Emergency Teleradiology: The Cons
Having listed the pros of emergency teleradiology it is necessary to also examine its cons.
Some teleradiology providers have in the recent past become increasingly corporatised and investor- or market-driven. With private equity investors actively seeking out funding opportunities and rapidly growing teleradiology firms who see value in taking external investment to rapidly scale, the stage has been set for aggressive growth and funding/investment in teleradiology. The issue with this is that it subjects teleradiology providers to influences that are determined and driven by financial constraints rather than the quality of care.

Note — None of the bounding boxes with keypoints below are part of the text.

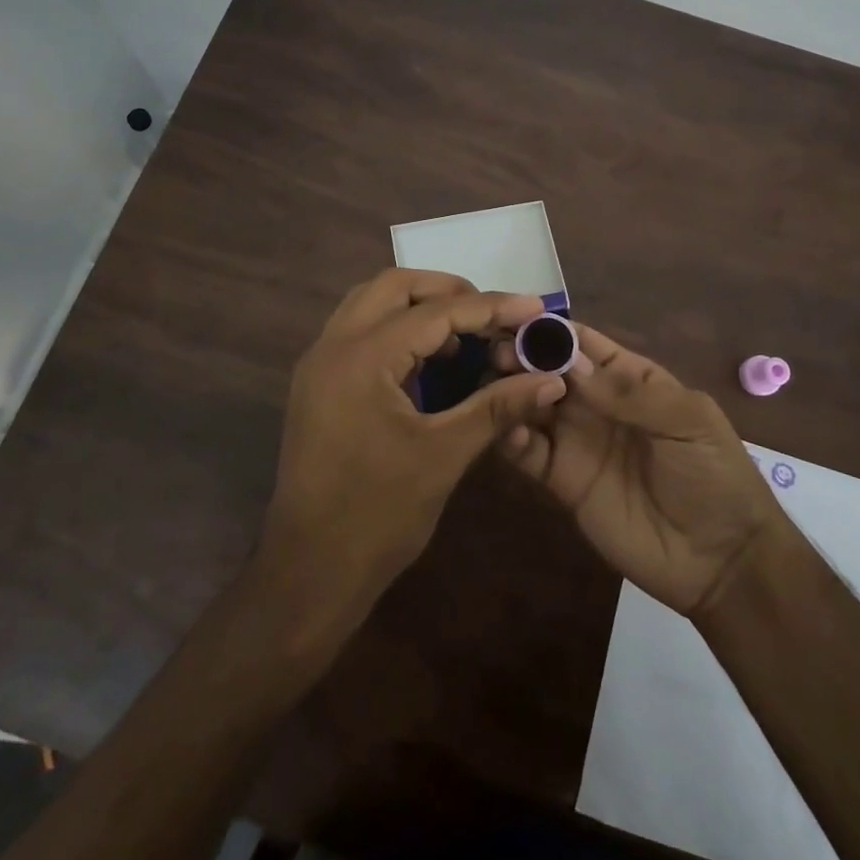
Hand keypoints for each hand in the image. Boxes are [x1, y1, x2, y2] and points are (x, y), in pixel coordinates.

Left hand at [262, 270, 567, 610]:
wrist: (308, 573)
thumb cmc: (377, 516)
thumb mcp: (444, 456)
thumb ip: (497, 407)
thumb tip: (550, 379)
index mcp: (362, 357)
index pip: (436, 313)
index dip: (490, 307)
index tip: (533, 306)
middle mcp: (333, 345)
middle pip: (394, 286)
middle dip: (447, 290)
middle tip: (492, 312)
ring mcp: (319, 364)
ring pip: (371, 303)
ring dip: (418, 305)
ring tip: (465, 331)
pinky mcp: (317, 384)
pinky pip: (359, 331)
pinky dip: (396, 329)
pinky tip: (430, 359)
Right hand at [499, 322, 783, 616]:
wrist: (721, 561)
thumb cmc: (713, 475)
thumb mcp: (687, 421)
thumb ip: (628, 393)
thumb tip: (569, 364)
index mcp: (629, 378)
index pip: (583, 344)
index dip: (553, 331)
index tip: (516, 320)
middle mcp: (596, 403)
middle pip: (549, 371)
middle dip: (523, 358)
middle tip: (497, 355)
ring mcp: (576, 441)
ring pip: (532, 405)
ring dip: (511, 392)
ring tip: (492, 386)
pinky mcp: (562, 481)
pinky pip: (529, 452)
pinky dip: (511, 437)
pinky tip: (507, 430)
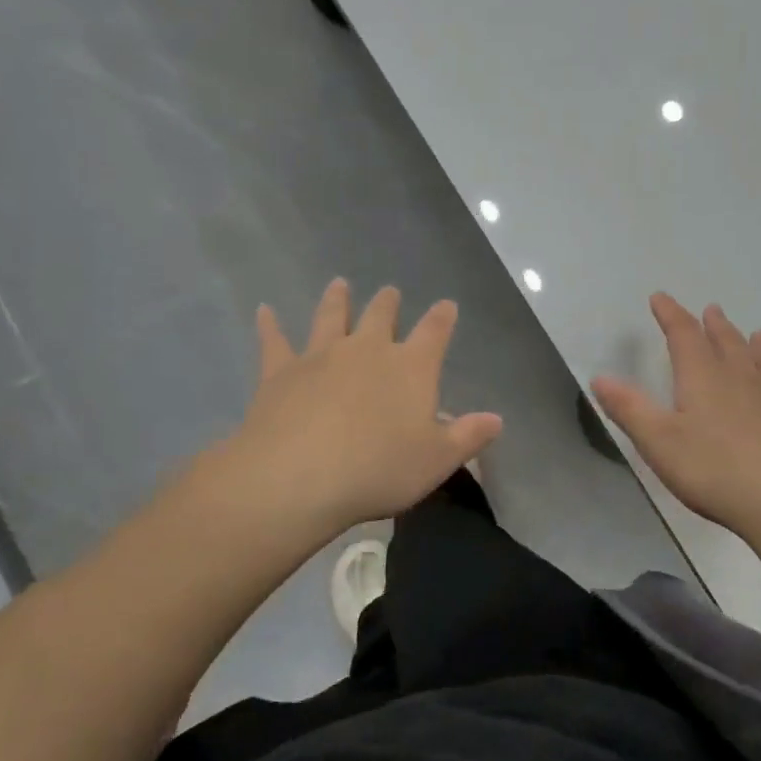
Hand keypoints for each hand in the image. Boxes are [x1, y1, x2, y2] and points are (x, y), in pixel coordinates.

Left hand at [214, 278, 501, 536]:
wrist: (299, 476)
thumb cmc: (378, 470)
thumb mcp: (437, 461)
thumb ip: (468, 437)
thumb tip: (496, 419)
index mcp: (410, 367)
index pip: (433, 333)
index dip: (442, 318)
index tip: (447, 305)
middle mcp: (367, 350)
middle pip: (380, 316)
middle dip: (388, 303)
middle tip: (390, 291)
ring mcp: (320, 355)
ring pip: (331, 316)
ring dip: (337, 299)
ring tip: (339, 284)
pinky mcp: (280, 370)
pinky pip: (275, 340)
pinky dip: (269, 324)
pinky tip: (264, 311)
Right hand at [591, 293, 760, 536]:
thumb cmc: (713, 470)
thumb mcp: (658, 440)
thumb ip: (629, 408)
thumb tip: (600, 377)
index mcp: (703, 379)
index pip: (684, 337)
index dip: (671, 315)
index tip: (660, 297)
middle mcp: (741, 382)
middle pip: (727, 346)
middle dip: (715, 327)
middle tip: (712, 310)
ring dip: (759, 350)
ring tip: (760, 334)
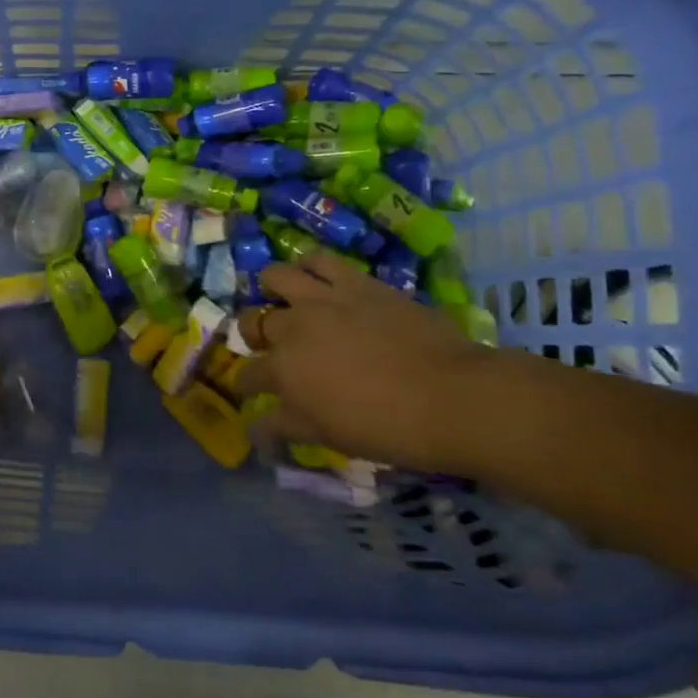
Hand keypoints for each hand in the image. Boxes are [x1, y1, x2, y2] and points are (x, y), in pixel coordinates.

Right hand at [242, 254, 503, 472]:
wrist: (451, 397)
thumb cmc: (387, 428)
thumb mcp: (327, 437)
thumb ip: (285, 428)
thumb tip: (256, 431)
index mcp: (282, 372)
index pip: (246, 377)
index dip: (245, 387)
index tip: (252, 394)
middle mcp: (292, 328)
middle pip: (253, 324)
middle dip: (253, 336)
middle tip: (271, 346)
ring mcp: (321, 299)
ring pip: (275, 276)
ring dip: (272, 289)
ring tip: (285, 299)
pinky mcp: (354, 282)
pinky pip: (318, 260)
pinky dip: (309, 266)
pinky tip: (315, 278)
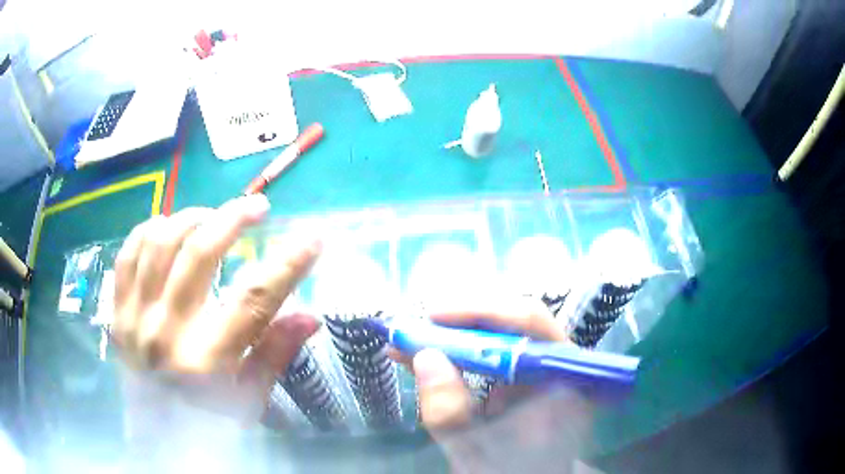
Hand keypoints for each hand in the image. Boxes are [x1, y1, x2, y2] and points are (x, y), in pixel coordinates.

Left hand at [113, 194, 320, 423]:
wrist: (153, 442)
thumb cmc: (206, 427)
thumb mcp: (247, 402)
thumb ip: (273, 355)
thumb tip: (309, 315)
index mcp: (208, 360)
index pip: (254, 299)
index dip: (287, 263)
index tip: (312, 237)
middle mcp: (168, 331)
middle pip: (201, 254)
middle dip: (234, 219)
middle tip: (257, 207)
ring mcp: (136, 317)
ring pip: (160, 242)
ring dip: (191, 218)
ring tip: (210, 215)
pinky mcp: (118, 312)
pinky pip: (127, 255)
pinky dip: (147, 231)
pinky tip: (165, 226)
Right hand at [398, 299, 592, 472]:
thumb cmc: (508, 470)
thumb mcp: (474, 452)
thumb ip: (449, 412)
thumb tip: (424, 356)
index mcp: (561, 382)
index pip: (531, 324)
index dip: (482, 312)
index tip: (433, 316)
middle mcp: (559, 365)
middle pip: (518, 320)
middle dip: (465, 319)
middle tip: (420, 326)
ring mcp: (544, 368)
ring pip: (506, 330)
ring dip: (459, 331)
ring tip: (418, 337)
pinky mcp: (527, 374)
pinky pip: (495, 348)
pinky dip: (461, 347)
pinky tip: (432, 351)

Competition and the pressure to grow rapidly and be profitable also lead to rapid changes in business model, which are not always desirable. Over time, emergency after hours teleradiology providers begin to provide 24 x 7 coverage with on-site staffing. The effect of this is to pit the teleradiology provider as a predatory antagonist pitted against the on-site radiologist, which is not a healthy situation. Teleradiology is meant to be a support for existing radiologic practice, and should not aim to replace the on-site radiology practice, which will always remain a critical part of the healthcare paradigm. In the United States, some large corporatised teleradiology providers have come under scrutiny for adopting practices that have led them to compete with, and potentially displace locally established clinical radiology practices.

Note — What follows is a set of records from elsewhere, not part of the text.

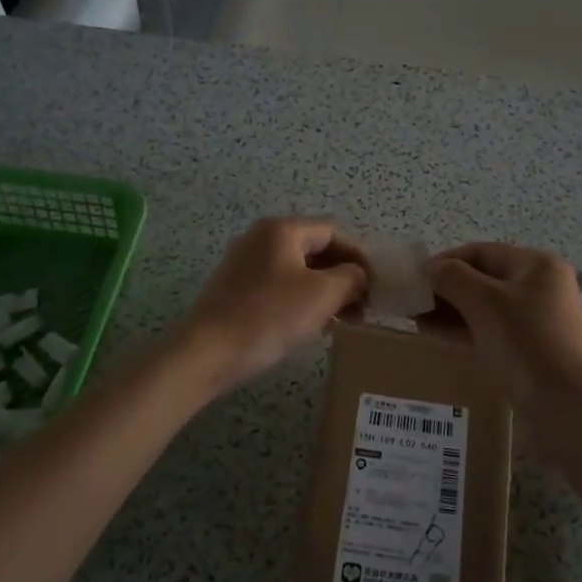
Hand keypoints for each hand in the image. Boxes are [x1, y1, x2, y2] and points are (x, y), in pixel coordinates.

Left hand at [175, 217, 367, 394]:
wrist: (205, 352)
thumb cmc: (269, 316)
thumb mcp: (322, 294)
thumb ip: (351, 278)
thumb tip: (359, 275)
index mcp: (281, 229)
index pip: (333, 232)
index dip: (359, 257)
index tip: (376, 287)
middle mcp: (260, 238)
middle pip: (314, 250)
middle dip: (342, 277)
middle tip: (362, 308)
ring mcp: (243, 263)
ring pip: (297, 271)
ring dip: (324, 292)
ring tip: (341, 321)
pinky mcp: (233, 289)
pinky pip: (278, 286)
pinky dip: (300, 301)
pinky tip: (310, 326)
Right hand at [425, 242, 581, 411]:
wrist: (566, 407)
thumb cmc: (525, 343)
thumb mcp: (484, 303)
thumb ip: (452, 278)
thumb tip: (429, 269)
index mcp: (537, 265)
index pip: (480, 252)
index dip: (443, 261)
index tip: (412, 279)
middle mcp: (541, 286)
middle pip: (483, 278)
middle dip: (445, 289)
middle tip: (411, 302)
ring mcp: (538, 320)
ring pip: (485, 307)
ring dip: (451, 311)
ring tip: (416, 320)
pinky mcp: (532, 349)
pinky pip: (492, 330)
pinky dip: (464, 330)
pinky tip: (435, 335)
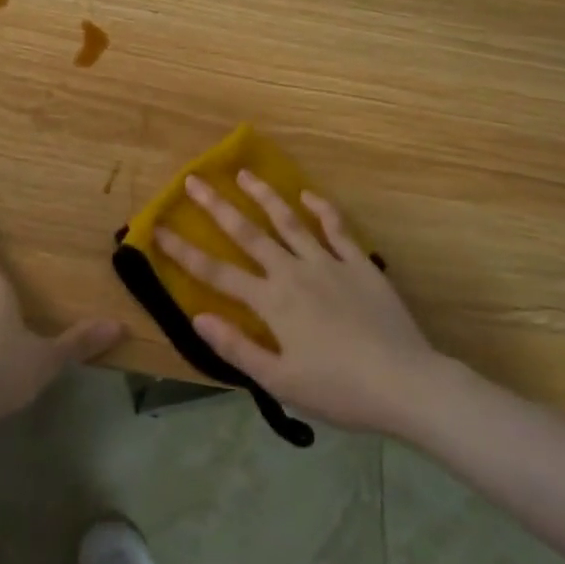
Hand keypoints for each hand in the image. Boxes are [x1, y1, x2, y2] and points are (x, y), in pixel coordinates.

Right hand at [157, 171, 449, 433]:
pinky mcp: (360, 265)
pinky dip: (322, 210)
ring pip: (290, 222)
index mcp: (271, 302)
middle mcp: (293, 272)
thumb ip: (236, 348)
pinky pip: (337, 229)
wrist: (406, 385)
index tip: (158, 228)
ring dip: (264, 196)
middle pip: (248, 234)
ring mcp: (329, 264)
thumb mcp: (280, 380)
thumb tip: (197, 317)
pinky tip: (308, 196)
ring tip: (244, 174)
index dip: (183, 251)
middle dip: (217, 207)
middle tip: (194, 180)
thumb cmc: (339, 390)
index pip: (216, 272)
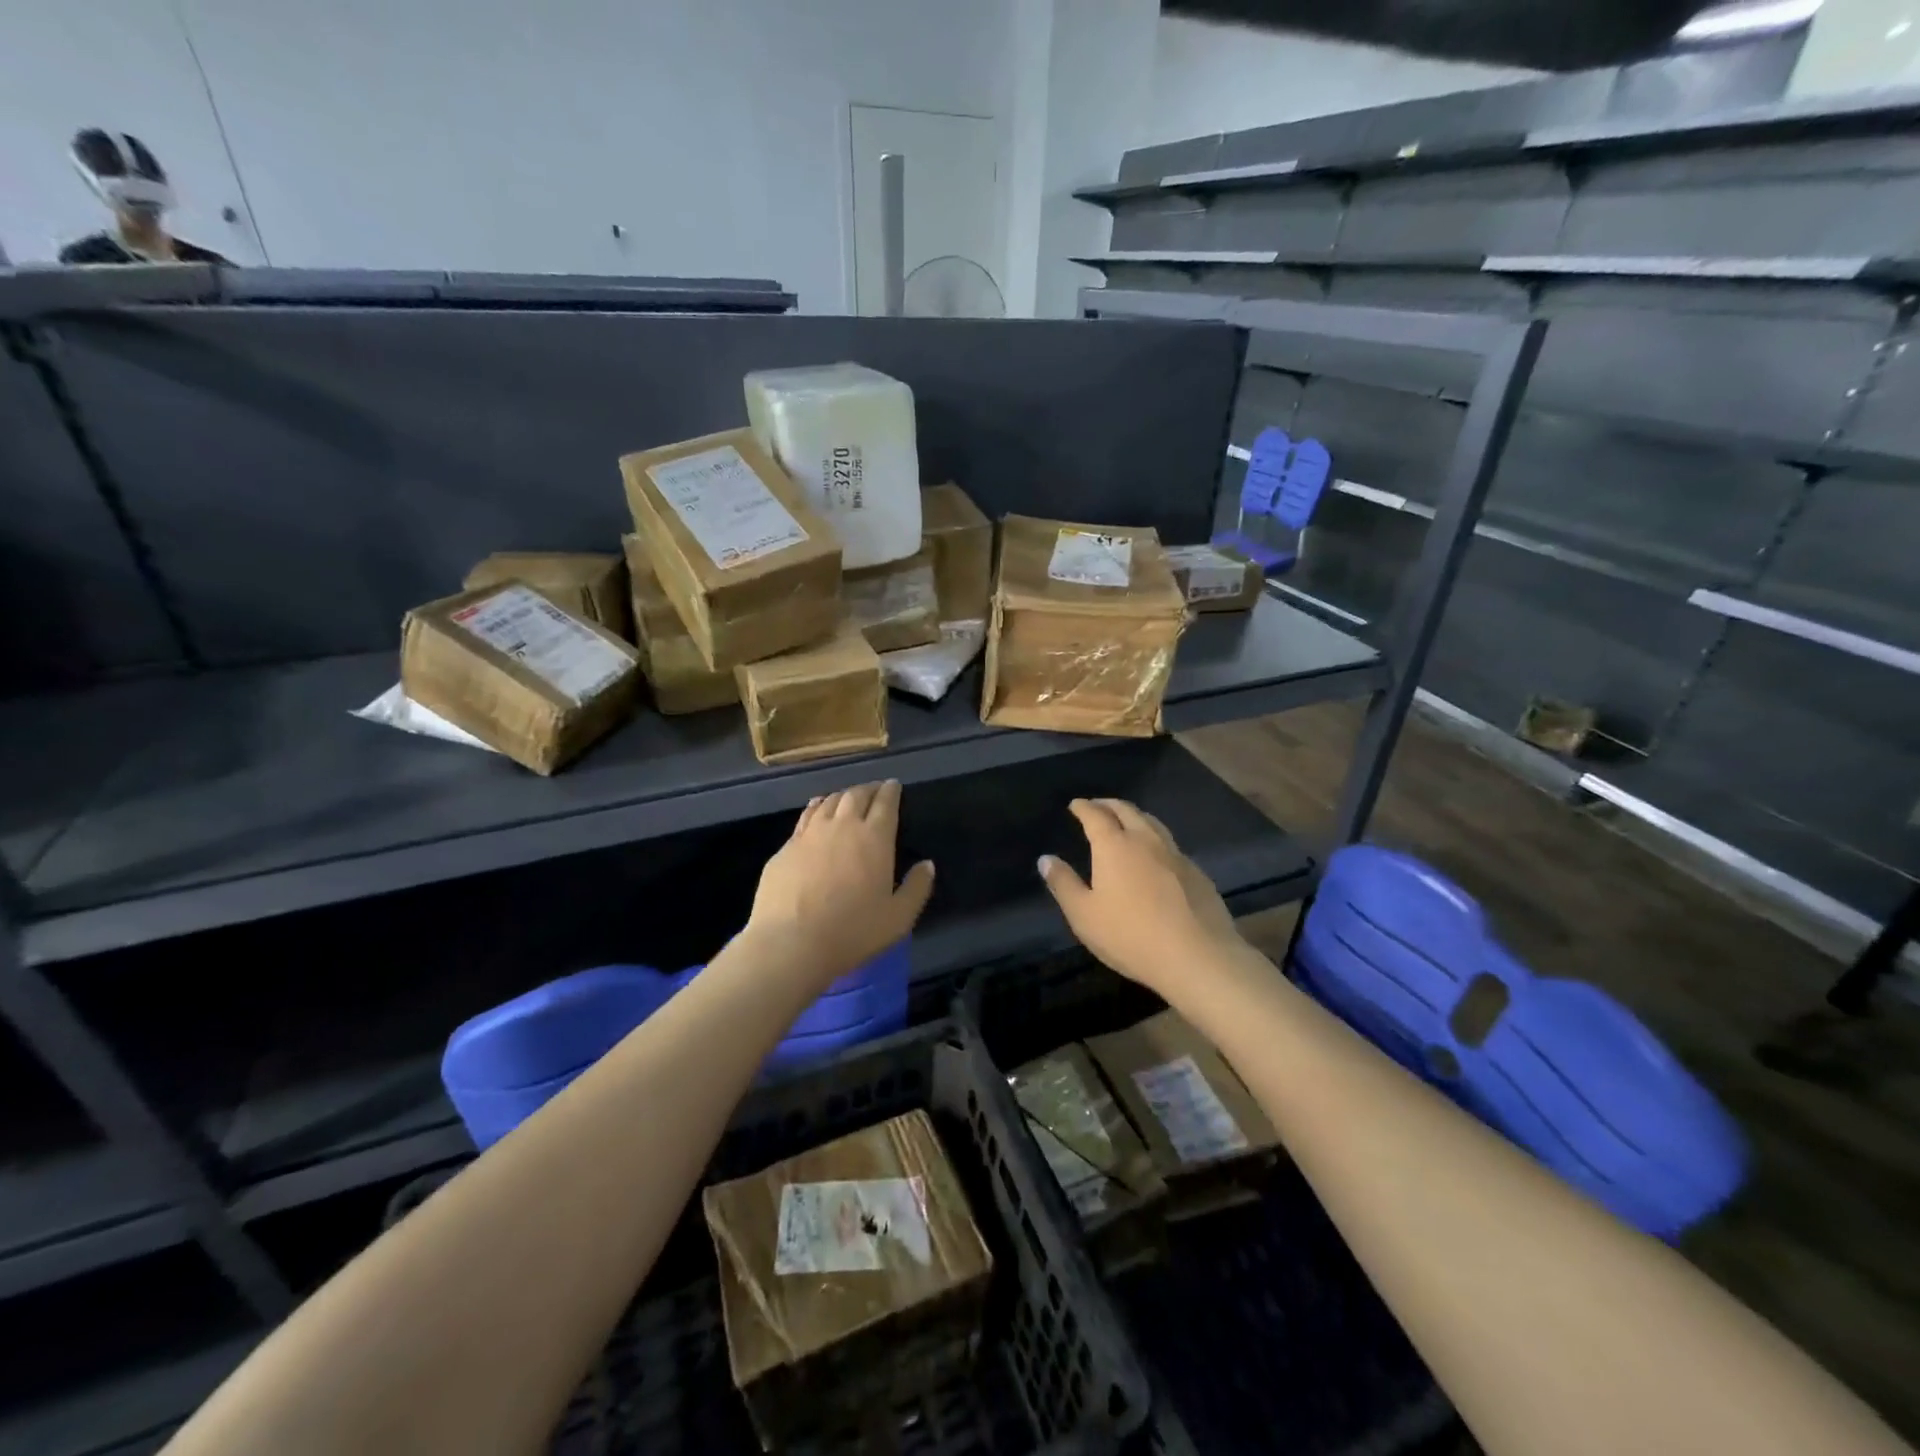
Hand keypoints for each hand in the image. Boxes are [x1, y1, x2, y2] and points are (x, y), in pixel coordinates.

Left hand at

One of the challenges that is currently faced in the practice of emergency teleradiology is the lack of relevant and comprehensive clinical data. All too often the clinical information provided is in the form of a cryptic ‘abdominal pain’ or ‘trauma’ with no reference to the specific location or nature of the pain/trauma, associated symptoms or relevant clinical examination, laboratory results or pertinent surgical history. Interpreting scans without the availability of relevant clinical information is not in the interest of optimal patient care. However, this is only a temporary challenge, as Health Level 7 (HL7) interfaces permit the extraction of relevant information from the hospital information systems (HIE) to be made available to an interpreting radiologist on their Radiology Information System (RIS), and so this negative will soon be history.

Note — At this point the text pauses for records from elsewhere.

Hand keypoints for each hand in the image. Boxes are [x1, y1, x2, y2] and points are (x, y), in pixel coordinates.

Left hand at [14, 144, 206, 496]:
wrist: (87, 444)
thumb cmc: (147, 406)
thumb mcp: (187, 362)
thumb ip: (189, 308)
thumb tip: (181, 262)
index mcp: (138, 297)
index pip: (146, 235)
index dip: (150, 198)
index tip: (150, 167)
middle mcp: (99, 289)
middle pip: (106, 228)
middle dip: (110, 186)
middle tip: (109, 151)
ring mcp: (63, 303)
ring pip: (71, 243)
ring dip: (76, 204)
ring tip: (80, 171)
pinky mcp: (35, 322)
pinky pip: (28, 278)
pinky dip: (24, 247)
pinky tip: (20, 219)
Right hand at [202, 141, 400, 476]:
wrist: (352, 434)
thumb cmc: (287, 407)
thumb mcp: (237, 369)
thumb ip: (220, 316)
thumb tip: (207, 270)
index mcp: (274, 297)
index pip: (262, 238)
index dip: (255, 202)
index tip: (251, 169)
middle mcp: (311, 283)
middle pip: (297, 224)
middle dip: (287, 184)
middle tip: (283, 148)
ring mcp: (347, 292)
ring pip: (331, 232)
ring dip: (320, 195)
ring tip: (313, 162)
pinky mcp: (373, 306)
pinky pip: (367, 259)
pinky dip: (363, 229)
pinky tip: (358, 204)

The evolution of increasingly large imaging datasets, in the era of ultrathin section, high resolution CT and MRI, also poses a potential challenge to emergency teleradiology. If the scan takes a longer time to transmit because of large file size, then this may potentially impact on the reporting time. However, solutions already exist in the form of technologies such as multi-threading routers and with the ever-increasing magnitude of high bandwidth connectivity spectrum, this too shall pass.
In summary, the benefits afforded by emergency teleradiology by far outweigh the negatives, and the overall value proposition of teleradiology in the emergency setting remains sound and robust.
If practised conscientiously and, if permitted to grow and deliver its true value, emergency teleradiology has the potential for sustaining a paradigm shift that will truly benefit emergency medical care, enhance patient outcomes and save many lives.